(EXERCISE INPUTS Opens)
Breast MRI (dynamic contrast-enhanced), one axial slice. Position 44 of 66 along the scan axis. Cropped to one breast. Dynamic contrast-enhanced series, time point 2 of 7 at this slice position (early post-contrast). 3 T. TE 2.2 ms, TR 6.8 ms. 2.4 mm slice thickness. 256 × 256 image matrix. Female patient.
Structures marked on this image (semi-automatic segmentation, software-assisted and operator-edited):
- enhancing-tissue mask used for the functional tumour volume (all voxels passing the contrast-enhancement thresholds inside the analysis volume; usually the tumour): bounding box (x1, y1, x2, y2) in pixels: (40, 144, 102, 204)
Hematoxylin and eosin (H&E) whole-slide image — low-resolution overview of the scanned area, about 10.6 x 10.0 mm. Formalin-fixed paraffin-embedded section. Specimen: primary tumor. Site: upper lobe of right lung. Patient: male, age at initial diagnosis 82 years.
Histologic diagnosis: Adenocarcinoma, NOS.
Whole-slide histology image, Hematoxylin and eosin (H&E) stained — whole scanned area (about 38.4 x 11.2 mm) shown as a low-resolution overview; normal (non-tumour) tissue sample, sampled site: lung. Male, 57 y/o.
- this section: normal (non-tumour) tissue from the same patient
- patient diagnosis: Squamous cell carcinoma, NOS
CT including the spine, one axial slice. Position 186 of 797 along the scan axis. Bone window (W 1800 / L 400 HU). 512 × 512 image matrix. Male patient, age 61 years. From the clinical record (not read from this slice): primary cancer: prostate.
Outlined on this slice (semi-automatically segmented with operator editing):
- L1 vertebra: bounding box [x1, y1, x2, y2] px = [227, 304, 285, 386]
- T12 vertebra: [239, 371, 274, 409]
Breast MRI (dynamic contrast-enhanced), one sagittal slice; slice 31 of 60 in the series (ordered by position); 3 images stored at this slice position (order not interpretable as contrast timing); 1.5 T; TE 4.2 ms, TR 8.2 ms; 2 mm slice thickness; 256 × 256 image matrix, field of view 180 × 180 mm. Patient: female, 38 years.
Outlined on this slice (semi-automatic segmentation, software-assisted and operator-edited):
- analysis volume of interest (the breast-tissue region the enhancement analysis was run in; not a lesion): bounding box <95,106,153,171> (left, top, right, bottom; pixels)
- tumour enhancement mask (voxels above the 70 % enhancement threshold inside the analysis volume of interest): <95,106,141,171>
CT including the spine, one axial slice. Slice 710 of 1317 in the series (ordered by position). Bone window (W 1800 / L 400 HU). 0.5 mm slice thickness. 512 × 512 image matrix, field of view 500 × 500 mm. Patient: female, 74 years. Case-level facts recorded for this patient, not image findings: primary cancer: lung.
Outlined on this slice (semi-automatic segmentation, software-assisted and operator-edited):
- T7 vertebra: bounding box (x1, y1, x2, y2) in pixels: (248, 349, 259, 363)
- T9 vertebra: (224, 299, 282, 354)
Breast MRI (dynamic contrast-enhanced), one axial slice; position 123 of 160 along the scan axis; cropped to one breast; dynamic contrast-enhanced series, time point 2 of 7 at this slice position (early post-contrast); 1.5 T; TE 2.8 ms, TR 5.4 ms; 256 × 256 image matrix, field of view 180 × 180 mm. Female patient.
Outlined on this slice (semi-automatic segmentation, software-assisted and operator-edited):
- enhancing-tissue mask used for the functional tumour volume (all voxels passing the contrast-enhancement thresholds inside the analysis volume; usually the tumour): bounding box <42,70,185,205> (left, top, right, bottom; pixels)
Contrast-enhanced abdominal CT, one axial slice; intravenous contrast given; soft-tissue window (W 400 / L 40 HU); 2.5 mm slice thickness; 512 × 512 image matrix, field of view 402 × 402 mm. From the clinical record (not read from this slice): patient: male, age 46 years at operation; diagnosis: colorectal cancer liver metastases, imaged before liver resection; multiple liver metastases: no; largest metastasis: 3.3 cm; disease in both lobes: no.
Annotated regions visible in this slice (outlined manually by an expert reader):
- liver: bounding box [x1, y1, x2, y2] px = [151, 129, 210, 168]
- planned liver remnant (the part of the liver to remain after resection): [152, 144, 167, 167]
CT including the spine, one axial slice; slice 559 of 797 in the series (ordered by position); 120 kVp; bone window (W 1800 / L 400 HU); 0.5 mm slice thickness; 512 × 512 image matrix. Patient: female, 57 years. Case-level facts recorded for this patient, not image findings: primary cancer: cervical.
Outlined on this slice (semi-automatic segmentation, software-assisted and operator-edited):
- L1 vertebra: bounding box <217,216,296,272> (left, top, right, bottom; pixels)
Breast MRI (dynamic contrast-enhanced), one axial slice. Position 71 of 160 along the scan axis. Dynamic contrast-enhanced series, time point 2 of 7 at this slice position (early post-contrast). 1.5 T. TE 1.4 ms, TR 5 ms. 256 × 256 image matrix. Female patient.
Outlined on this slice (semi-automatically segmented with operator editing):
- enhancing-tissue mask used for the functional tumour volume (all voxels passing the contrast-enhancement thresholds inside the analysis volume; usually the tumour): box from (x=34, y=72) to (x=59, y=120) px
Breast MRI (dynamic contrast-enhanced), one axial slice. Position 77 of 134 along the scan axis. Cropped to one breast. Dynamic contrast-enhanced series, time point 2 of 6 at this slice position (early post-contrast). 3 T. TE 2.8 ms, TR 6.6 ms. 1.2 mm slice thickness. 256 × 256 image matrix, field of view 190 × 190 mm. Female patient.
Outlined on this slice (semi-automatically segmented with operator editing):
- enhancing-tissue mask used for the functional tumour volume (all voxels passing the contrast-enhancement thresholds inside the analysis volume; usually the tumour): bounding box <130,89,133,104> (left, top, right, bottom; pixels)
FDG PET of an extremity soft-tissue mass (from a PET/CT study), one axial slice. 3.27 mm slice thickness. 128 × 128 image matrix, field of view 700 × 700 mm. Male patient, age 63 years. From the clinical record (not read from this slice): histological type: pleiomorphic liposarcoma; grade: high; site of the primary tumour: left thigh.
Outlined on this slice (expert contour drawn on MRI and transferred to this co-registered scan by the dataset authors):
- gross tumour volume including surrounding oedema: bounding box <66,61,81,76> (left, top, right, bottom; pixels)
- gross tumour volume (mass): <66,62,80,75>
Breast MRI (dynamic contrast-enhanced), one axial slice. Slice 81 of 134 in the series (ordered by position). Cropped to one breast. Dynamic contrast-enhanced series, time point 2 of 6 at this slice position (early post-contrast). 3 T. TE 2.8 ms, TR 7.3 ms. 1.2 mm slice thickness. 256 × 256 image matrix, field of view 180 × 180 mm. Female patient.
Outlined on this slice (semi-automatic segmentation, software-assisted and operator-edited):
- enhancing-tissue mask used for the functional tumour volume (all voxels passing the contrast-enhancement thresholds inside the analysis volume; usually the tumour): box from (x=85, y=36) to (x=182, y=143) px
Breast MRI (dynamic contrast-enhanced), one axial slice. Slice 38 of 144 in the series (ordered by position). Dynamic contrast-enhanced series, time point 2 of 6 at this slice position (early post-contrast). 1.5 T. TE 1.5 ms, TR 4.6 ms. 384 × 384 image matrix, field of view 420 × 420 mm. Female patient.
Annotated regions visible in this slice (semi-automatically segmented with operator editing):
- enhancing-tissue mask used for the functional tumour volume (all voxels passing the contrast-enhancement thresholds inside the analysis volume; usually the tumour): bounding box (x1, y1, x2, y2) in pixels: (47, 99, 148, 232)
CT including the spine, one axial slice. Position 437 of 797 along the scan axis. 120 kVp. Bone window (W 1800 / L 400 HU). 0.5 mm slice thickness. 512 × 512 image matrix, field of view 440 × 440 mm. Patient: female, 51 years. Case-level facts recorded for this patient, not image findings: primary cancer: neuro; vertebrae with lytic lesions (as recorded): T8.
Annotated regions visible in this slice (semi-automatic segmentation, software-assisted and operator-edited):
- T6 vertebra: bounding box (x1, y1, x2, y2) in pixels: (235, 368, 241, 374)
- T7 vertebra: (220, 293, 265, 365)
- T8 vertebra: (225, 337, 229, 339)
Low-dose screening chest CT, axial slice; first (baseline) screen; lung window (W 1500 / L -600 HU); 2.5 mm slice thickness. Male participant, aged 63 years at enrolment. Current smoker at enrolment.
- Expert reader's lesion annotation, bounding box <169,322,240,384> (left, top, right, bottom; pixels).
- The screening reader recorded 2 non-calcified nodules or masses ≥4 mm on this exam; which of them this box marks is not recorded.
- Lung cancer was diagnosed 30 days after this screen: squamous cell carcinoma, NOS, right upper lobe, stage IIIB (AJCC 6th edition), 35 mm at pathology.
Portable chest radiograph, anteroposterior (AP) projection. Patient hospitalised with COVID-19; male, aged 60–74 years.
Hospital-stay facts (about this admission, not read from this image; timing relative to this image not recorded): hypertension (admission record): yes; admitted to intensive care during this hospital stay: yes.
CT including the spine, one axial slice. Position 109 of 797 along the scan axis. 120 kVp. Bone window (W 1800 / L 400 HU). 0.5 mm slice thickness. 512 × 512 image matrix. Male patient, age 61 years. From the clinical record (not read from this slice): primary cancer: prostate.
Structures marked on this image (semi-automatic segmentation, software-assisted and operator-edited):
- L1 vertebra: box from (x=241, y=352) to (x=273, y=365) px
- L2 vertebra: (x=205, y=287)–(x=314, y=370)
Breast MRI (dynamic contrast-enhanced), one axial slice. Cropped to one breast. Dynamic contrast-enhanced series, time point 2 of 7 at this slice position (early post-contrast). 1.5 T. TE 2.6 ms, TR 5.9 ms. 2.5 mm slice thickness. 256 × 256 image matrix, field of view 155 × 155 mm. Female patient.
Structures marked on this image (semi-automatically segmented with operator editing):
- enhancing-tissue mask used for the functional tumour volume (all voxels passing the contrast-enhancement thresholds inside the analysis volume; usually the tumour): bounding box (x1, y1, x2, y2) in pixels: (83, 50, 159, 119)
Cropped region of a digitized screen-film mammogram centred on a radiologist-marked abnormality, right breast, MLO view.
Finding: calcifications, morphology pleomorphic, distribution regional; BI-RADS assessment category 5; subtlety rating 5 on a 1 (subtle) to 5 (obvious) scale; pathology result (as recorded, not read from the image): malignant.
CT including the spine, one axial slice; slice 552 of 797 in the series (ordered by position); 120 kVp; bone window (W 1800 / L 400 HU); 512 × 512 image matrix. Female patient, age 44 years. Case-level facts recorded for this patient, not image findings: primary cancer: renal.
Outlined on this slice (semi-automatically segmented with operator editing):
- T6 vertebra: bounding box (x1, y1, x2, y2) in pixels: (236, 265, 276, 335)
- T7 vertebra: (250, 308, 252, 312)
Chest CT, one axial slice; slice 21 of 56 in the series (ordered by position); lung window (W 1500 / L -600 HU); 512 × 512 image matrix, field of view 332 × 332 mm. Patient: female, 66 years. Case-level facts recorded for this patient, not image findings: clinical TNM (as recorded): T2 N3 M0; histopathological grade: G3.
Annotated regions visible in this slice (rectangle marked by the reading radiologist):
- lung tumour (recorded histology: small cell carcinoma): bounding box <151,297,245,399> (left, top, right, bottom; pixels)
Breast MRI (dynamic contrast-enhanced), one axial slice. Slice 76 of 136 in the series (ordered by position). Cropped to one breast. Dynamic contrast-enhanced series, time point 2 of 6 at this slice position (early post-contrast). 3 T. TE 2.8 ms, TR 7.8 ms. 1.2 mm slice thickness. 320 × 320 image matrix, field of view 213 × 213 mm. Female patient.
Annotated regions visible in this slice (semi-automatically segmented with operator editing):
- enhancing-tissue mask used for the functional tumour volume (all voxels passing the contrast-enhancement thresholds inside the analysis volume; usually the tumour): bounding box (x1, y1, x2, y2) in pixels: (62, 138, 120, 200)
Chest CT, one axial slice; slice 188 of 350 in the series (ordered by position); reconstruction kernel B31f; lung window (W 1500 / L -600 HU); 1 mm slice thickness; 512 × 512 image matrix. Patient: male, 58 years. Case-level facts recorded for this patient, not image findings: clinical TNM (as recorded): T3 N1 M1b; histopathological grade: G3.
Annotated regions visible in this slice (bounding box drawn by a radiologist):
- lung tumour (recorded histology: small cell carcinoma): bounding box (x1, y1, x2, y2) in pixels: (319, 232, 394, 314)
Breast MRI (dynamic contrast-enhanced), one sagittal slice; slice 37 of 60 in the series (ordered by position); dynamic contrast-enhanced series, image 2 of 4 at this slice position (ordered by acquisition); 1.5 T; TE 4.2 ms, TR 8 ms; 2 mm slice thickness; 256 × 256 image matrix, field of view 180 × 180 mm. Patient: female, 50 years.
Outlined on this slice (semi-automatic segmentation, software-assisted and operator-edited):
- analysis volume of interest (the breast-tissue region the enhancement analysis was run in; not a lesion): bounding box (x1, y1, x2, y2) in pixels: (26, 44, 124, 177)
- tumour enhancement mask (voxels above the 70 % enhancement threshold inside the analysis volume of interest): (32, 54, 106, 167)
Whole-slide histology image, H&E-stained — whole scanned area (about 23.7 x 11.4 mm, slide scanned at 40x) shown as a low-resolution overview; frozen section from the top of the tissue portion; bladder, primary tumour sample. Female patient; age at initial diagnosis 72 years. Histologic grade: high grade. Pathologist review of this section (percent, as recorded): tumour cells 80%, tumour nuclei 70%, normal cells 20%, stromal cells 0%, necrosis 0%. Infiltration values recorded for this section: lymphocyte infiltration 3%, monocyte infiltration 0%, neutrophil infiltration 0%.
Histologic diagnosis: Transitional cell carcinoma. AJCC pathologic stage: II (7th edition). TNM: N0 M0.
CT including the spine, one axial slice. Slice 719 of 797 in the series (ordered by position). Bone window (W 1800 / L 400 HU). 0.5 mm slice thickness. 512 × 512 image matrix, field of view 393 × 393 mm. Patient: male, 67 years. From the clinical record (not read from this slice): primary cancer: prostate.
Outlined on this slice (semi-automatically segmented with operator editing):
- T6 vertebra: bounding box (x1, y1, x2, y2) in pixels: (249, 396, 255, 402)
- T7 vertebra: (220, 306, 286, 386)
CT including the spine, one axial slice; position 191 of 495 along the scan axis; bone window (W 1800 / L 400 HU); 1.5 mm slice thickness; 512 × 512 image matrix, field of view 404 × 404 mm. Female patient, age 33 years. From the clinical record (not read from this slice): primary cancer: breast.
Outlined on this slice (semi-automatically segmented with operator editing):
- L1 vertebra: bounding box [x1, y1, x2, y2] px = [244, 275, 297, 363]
(EXERCISE INPUTS Closes)
* [AIM OF THE EXERCISE] Beginning with the line above that contains "Low-dose screening chest", copy each line exactly up to and including the line that contains "Portable chest radiograph, anteroposterior", and go no further.

* [COMPLETED TASK]
Low-dose screening chest CT, axial slice; first (baseline) screen; lung window (W 1500 / L -600 HU); 2.5 mm slice thickness. Male participant, aged 63 years at enrolment. Current smoker at enrolment.
- Expert reader's lesion annotation, bounding box <169,322,240,384> (left, top, right, bottom; pixels).
- The screening reader recorded 2 non-calcified nodules or masses ≥4 mm on this exam; which of them this box marks is not recorded.
- Lung cancer was diagnosed 30 days after this screen: squamous cell carcinoma, NOS, right upper lobe, stage IIIB (AJCC 6th edition), 35 mm at pathology.
Portable chest radiograph, anteroposterior (AP) projection. Patient hospitalised with COVID-19; male, aged 60–74 years.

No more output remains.